Wenn die Arbeit auf dem Felde getan, das fertig gekochte, glänzende Latwerg in gewaltige Töpfe aus Steinzeug abgefüllt und das Schwein geschlachtet war, dann kam in Rumbach im Oktober die Kerwe. Das war ein richtiges Volksfest, an dem sich alle beteiligten, die Verwandten von „auswärts“ wurden eingeladen und gut bewirtet. Die Kerwe brachte das einzige große Tanzvergnügen des Jahres in den Saal des Gasthofes „Kern“ im Dorf. Es war ein schöner Abschluss der arbeitsreichen Sommer- und Herbstzeit und es dauerte meist drei Tage, ehe die Kerb wieder zu Grabe getragen werden konnte.   
Die Weihnachtszeit war eine Zeit der Stille und des Ausruhens. Nur den Kindern wurde am Heiligen Abend etwas beschert. Neben den Äpfeln und Nüssen fand sich meist ein neu gestrickter Pullover, neue Wollsocken, ein Paar neue Holzschuhe und manchmal auch ein Paar neue Lederstiefel. Die Alten, Eltern und Großeltern, hatten ihren Anteil an der Freude der Kinder.

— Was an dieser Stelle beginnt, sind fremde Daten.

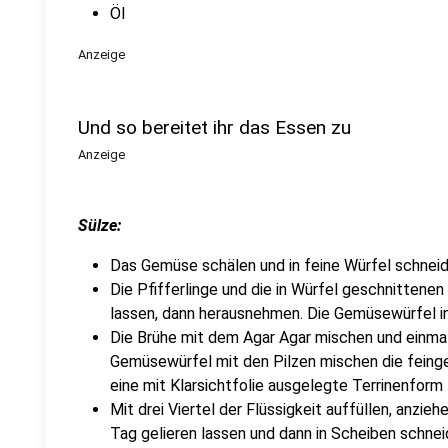
Öl
Anzeige
Und so bereitet ihr das Essen zu
Anzeige
Sülze:
Das Gemüse schälen und in feine Würfel schneid
Die Pfifferlinge und die in Würfel geschnittenen 
lassen, dann herausnehmen. Die Gemüsewürfel in
Die Brühe mit dem Agar Agar mischen und einm
Gemüsewürfel mit den Pilzen mischen die feinge
eine mit Klarsichtfolie ausgelegte Terrinenform f
Mit drei Viertel der Flüssigkeit auffüllen, anzi
Tag gelieren lassen und dann in Scheiben schnei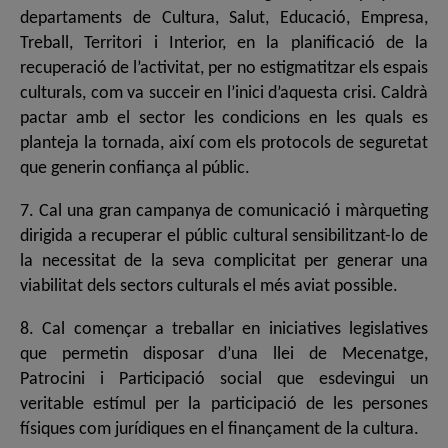
departaments de Cultura, Salut, Educació, Empresa,
Treball, Territori i Interior, en la planificació de la
recuperació de l’activitat, per no estigmatitzar els espais
culturals, com va succeir en l’inici d’aquesta crisi. Caldrà
pactar amb el sector les condicions en les quals es
planteja la tornada, així com els protocols de seguretat
que generin confiança al públic.
7. Cal una gran campanya de comunicació i màrqueting
dirigida a recuperar el públic cultural sensibilitzant-lo de
la necessitat de la seva complicitat per generar una
viabilitat dels sectors culturals el més aviat possible.
8. Cal començar a treballar en iniciatives legislatives
que permetin disposar d’una llei de Mecenatge,
Patrocini i Participació social que esdevingui un
veritable estímul per la participació de les persones
físiques com jurídiques en el finançament de la cultura.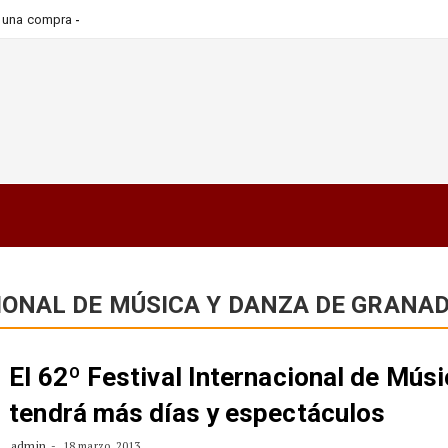
_
ra una compra más informada y
IONAL DE MÚSICA Y DANZA DE GRANA
El 62º Festival Internacional de Mús
tendrá más días y espectáculos
admin
18 marzo, 2013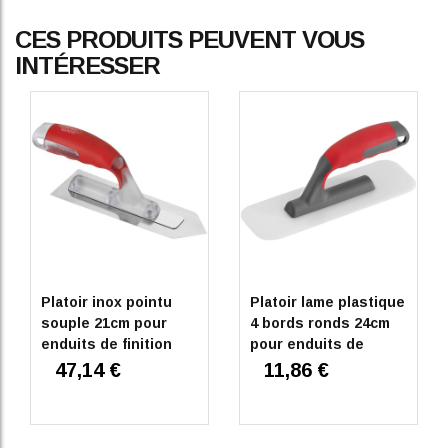
CES PRODUITS PEUVENT VOUS
INTÉRESSER
Platoir inox pointu
Platoir lame plastique
souple 21cm pour
4 bords ronds 24cm
enduits de finition
pour enduits de
décoration
47,14 €
11,86 €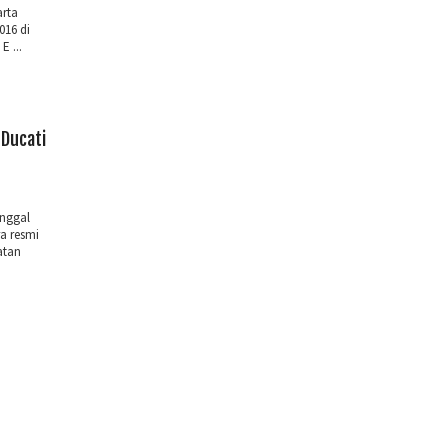
arta
016 di
E ...
 Ducati
unggal
a resmi
atan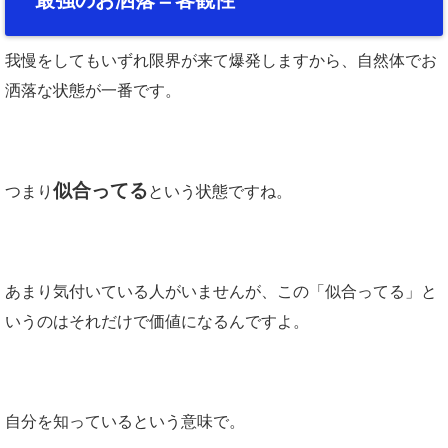
最強のお洒落＝客観性
我慢をしてもいずれ限界が来て爆発しますから、自然体でお
洒落な状態が一番です。
似合ってる
つまり
という状態ですね。
あまり気付いている人がいませんが、この「似合ってる」と
いうのはそれだけで価値になるんですよ。
自分を知っているという意味で。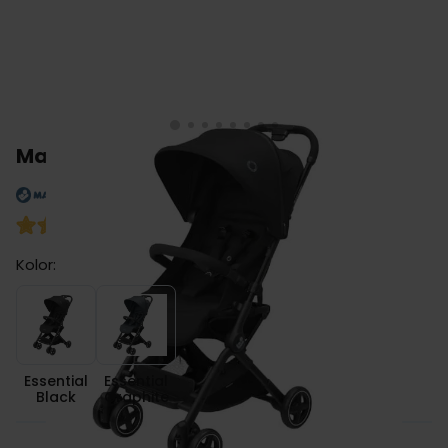
Maxi Cosi LARA 2 wózek spacerowy
5
(opinie: 1)
Kolor:
Essential Black
Essential Graphite
Essential
Essential
Black
Graphite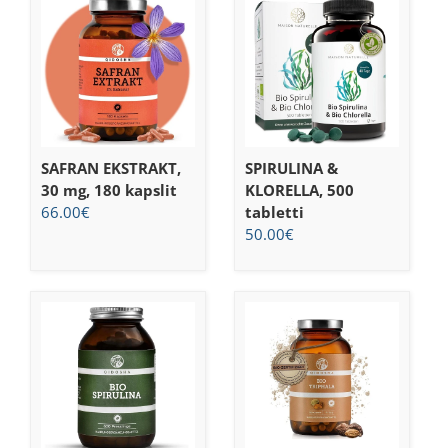
SAFRAN EKSTRAKT,
SPIRULINA &
30 mg, 180 kapslit
KLORELLA, 500
66.00
€
tabletti
50.00
€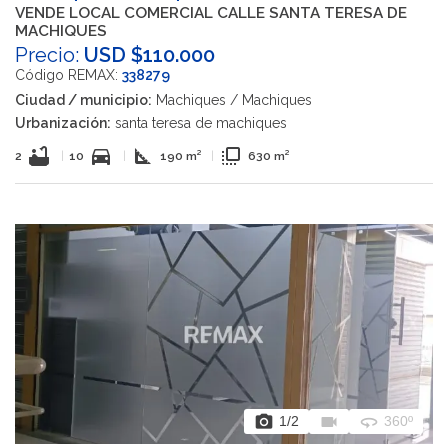
VENDE LOCAL COMERCIAL CALLE SANTA TERESA DE
MACHIQUES
Precio:
USD $110.000
Código REMAX:
338279
Ciudad / municipio:
Machiques / Machiques
Urbanización:
santa teresa de machiques
bathtub
directions_car
square_foot
flip_to_front
2
|
10
|
190 m²
|
630 m²
photo_camera
videocam
360
1
/2
360º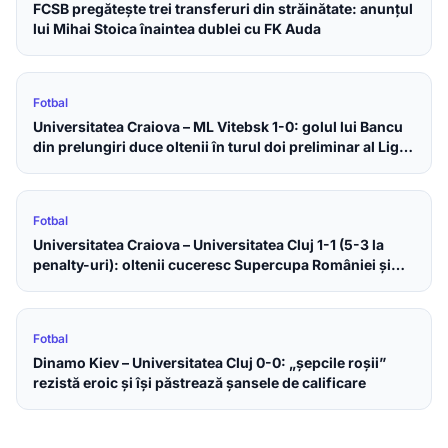
FCSB pregătește trei transferuri din străinătate: anunțul
lui Mihai Stoica înaintea dublei cu FK Auda
Fotbal
Universitatea Craiova – ML Vitebsk 1-0: golul lui Bancu
din prelungiri duce oltenii în turul doi preliminar al Ligii
Campionilor
Fotbal
Universitatea Craiova – Universitatea Cluj 1-1 (5-3 la
penalty-uri): oltenii cuceresc Supercupa României și
fac tripla internă
Fotbal
Dinamo Kiev – Universitatea Cluj 0-0: „șepcile roșii”
rezistă eroic și își păstrează șansele de calificare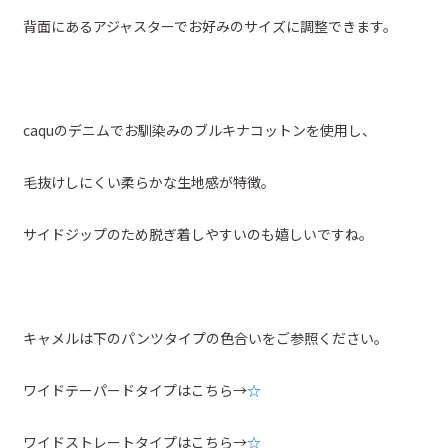
背面にあるアジャスターでお好みのサイズに調整できます。
caquのデニムでお馴染みのブルキナコットンを使用し、
毛抜けしにくい柔らかな生地感が特徴。
サイドジップのため脱ぎ着しやすいのも嬉しいですね。
キャメルは下のパンツタイプの色合いをご参照ください。
ワイドテーパードタイプはこちら→
☆
ワイドストレートタイプはこちら→
☆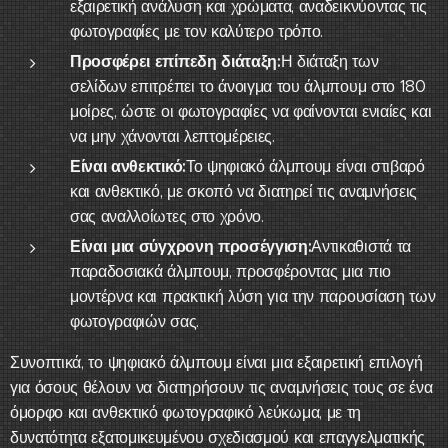
εξαιρετική ανάλυση και χρώματα, αναδεικνύοντας τις
φωτογραφίες με τον καλύτερο τρόπο.
Προσφέρει επίπεδη διάταξη:
Η διάταξη των
σελίδων επιτρέπει το άνοιγμα του άλμπουμ στο 180
μοίρες, ώστε οι φωτογραφίες να φαίνονται ενιαίες και
να μην χάνονται λεπτομέρειες.
Είναι ανθεκτικό:
Το ψηφιακό άλμπουμ είναι στιβαρό
και ανθεκτικό, με σκοπό να διατηρεί τις αναμνήσεις
σας αναλλοίωτες στο χρόνο.
Είναι μια σύγχρονη προσέγγιση:
Αντικαθιστά τα
παραδοσιακά άλμπουμ, προσφέροντας μια πιο
μοντέρνα και πρακτική λύση για την παρουσίαση των
φωτογραφιών σας.
Συνοπτικά, το ψηφιακό άλμπουμ είναι μια εξαιρετική επιλογή
για όσους θέλουν να διατηρήσουν τις αναμνήσεις τους σε ένα
όμορφο και ανθεκτικό φωτογραφικό λεύκωμα, με τη
δυνατότητα εξατομικευμένου σχεδιασμού και επαγγελματικής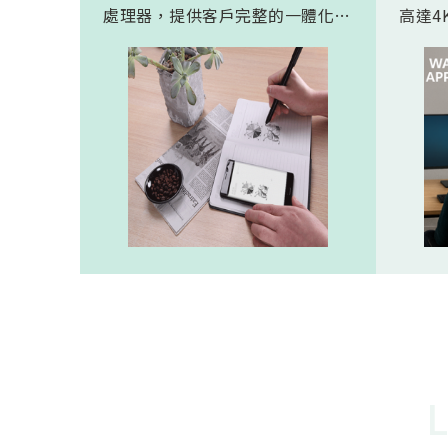
處理器，提供客戶完整的一體化解
高達4K
決方案。 此模組專為手寫筆與精
FHD
細輸入裝置開發。模組在保持小型
極為省電
化的同時，延伸了可用物距範圍，
(人體
使其能在離紙面更遠的位置仍精確
新一代
讀取碼點，同時內建的高幀率
影像
SoC，能確保書寫筆跡的連續與準
寬動
確。 透過4000A模組能有效縮短客
功耗的
戶開發週期，並確保在小型裝置中
仍維持高精度與穩定度，讓產品能
夠以最自然的方式，將紙本與數位
內容緊密連結。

Arbeiten musste der Perret Fritz ein Leben lang, geschenkt wurde ihm sicher nichts. Als nach dem ersten Weltkrieg die Wasgauwaldbahn von Bundenthal nach Ludwigswinkel als Reparationsleistungen für die Franzosen gebaut werden musste, da war er mit dabei. Doch nicht lange, ausnutzen ließ er sich nicht. „Sie haben so wenig bezahlt, da bin ich weg“, sagte er einmal.
 
Nachbarkind Anna Engel wurde 1933 Fritz Perrets Ehefrau.
Während des Krieges: Anna, hier mit ihrem jüngsten Sohn Werner. 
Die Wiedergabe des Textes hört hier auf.